» **Given problem**
Copy the rows below word for word, starting at the line that contains "On Thursday, where" and continuing through the last line of the rows. Leave the pictures out.

» **Input for this task**
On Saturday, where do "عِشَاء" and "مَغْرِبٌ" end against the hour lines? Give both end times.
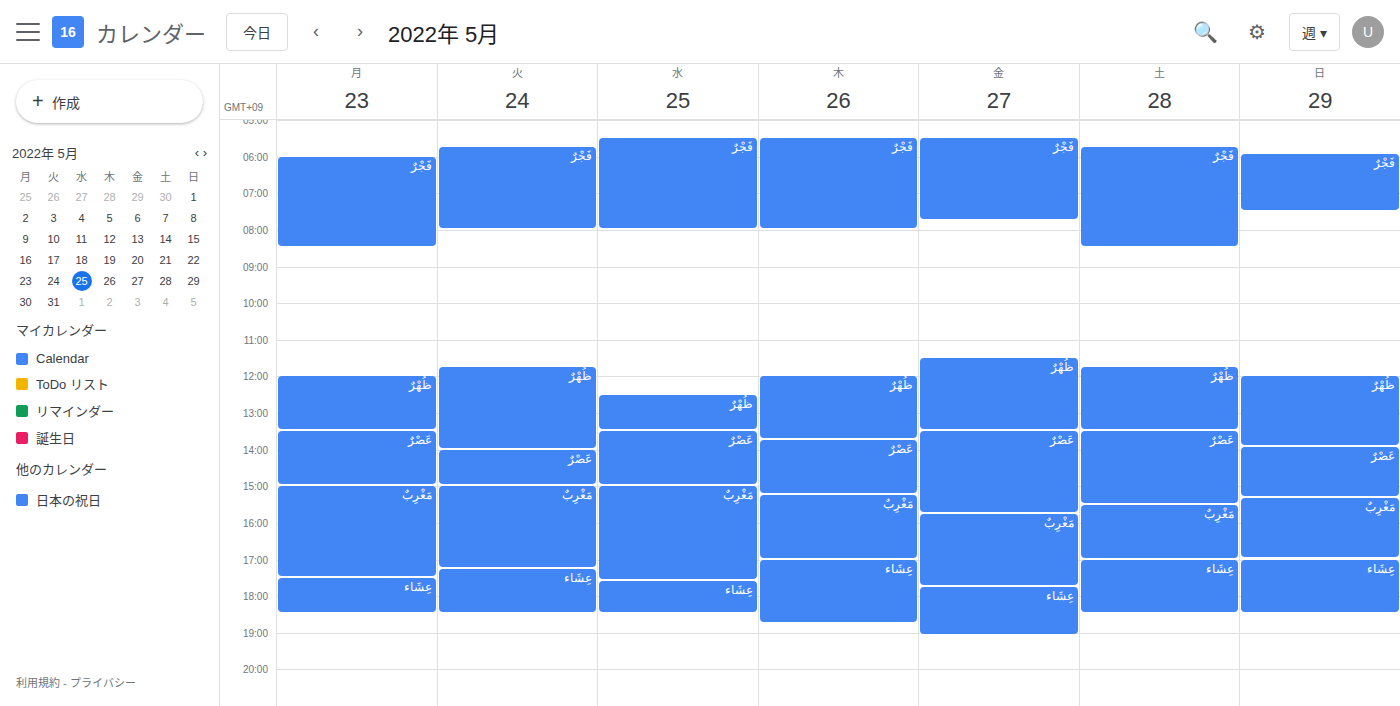
"عِشَاء": 6:30 PM, halfway between the 6 PM and 7 PM lines. "مَغْرِبٌ": 5:00 PM, exactly on the 5 PM line.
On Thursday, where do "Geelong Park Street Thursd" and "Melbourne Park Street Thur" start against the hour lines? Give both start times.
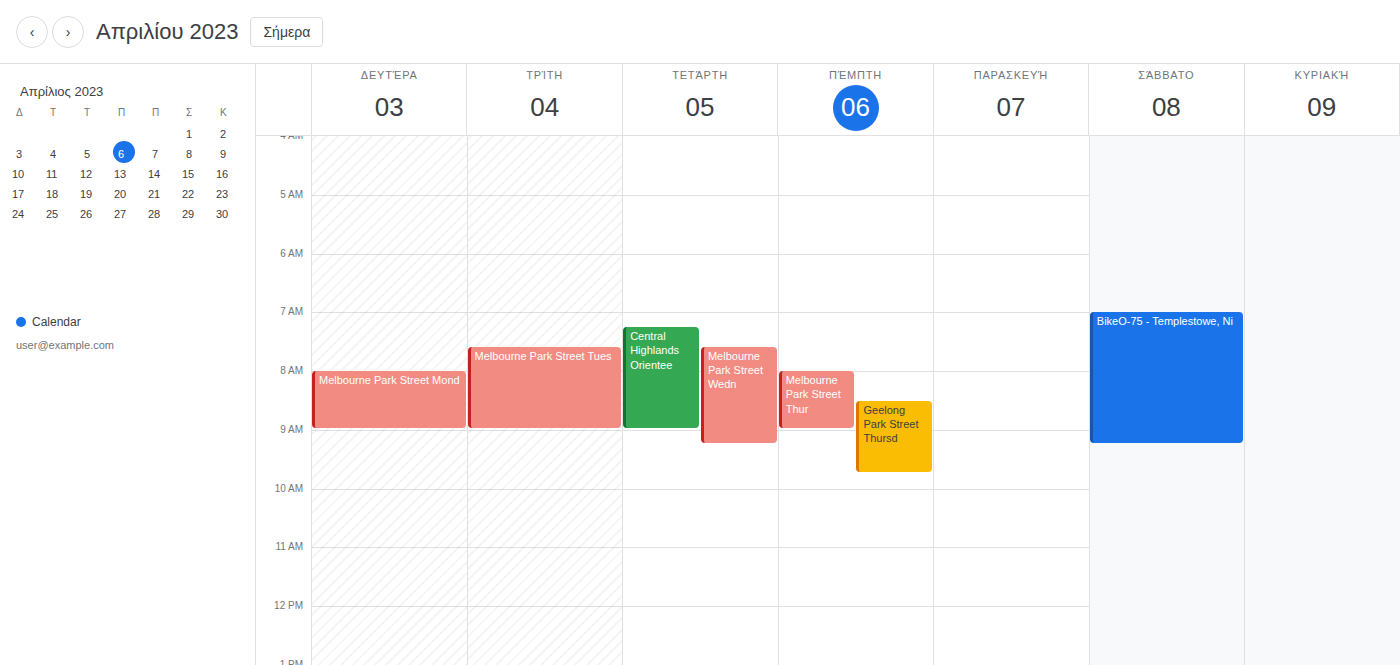
"Geelong Park Street Thursd": 08:30, halfway between the 08:00 and 09:00 lines. "Melbourne Park Street Thur": 08:00, exactly on the 08:00 line.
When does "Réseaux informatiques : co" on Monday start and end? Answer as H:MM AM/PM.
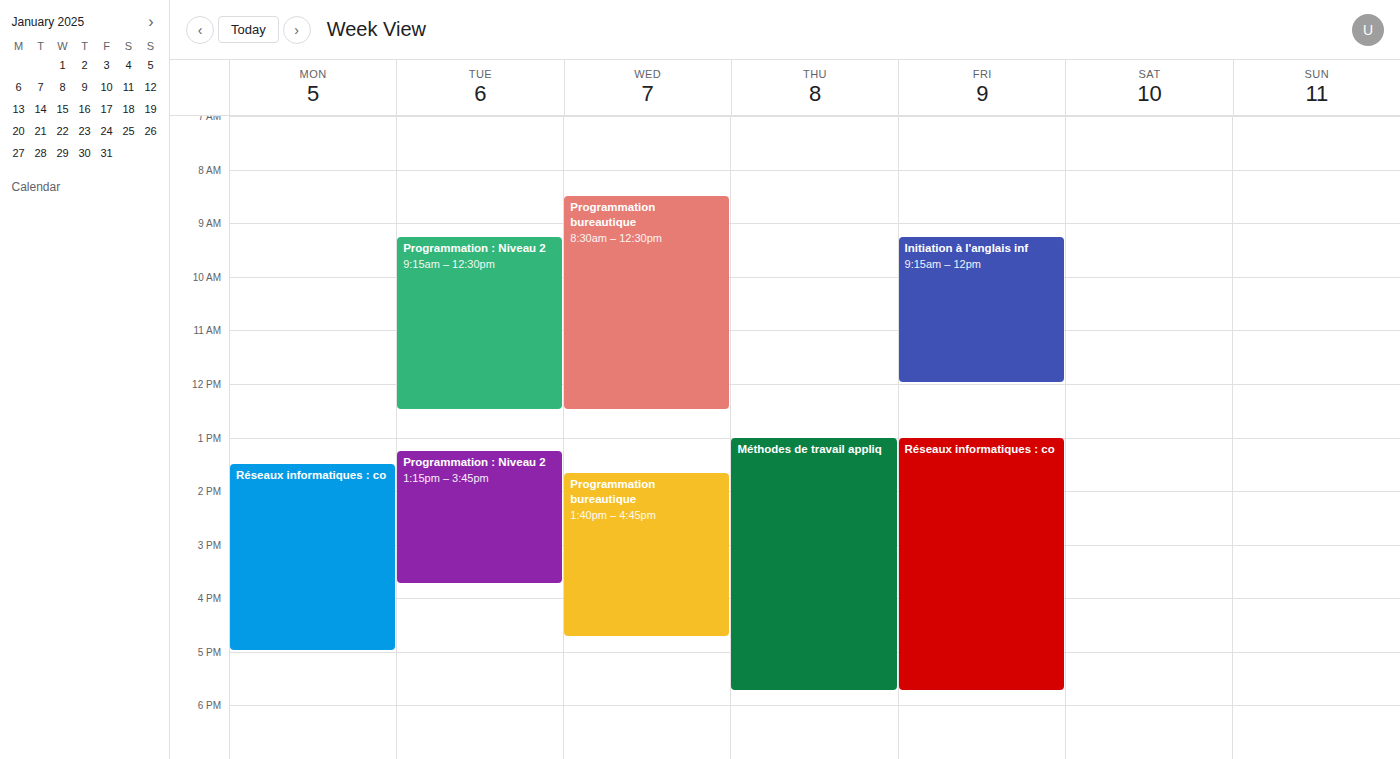
1:30 PM to 5:00 PM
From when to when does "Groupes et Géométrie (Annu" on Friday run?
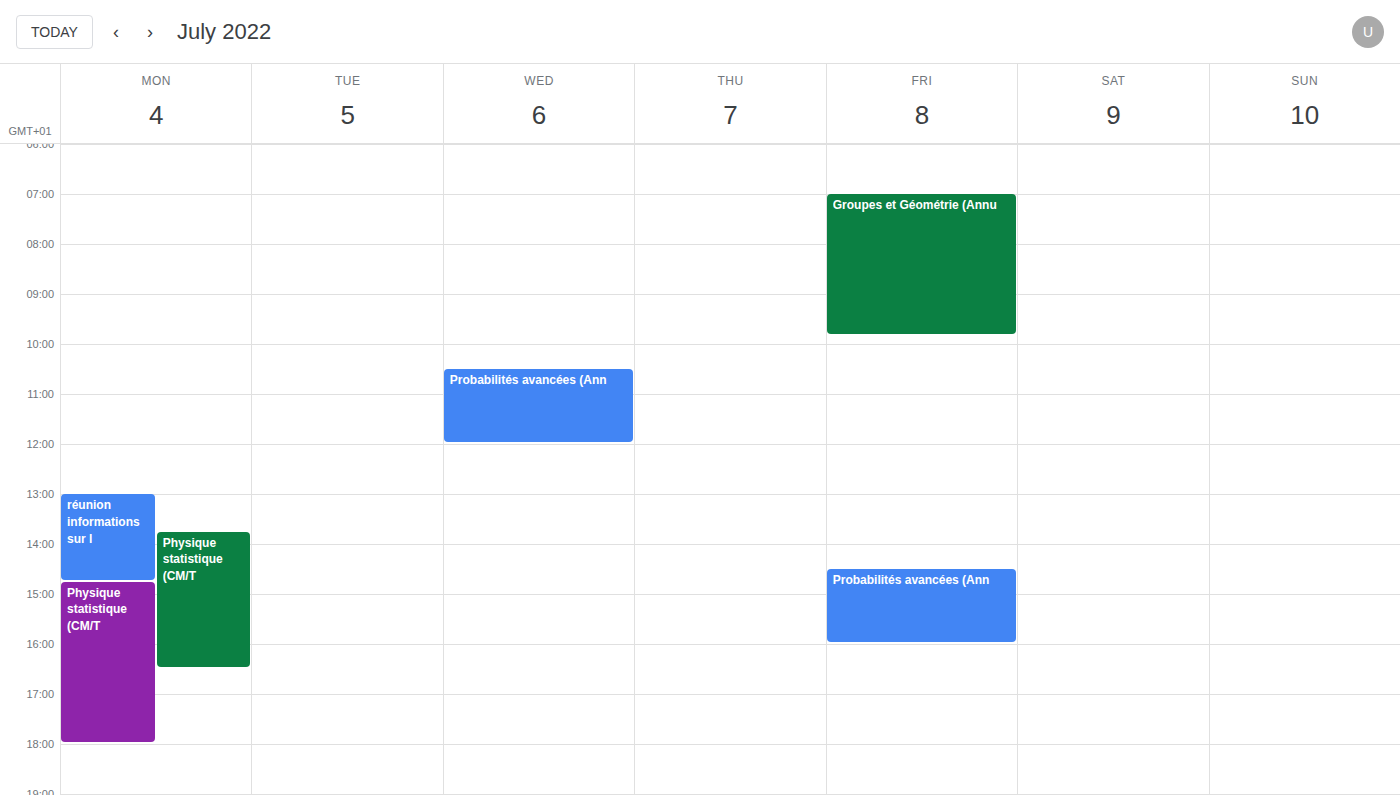
7:00 AM to 9:50 AM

» **Answer below**
On Thursday, where do "Geelong Park Street Thursd" and "Melbourne Park Street Thur" start against the hour lines? Give both start times.
"Geelong Park Street Thursd": 08:30, halfway between the 08:00 and 09:00 lines. "Melbourne Park Street Thur": 08:00, exactly on the 08:00 line.
When does "Réseaux informatiques : co" on Monday start and end? Answer as H:MM AM/PM.
1:30 PM to 5:00 PM
From when to when does "Groupes et Géométrie (Annu" on Friday run?
7:00 AM to 9:50 AM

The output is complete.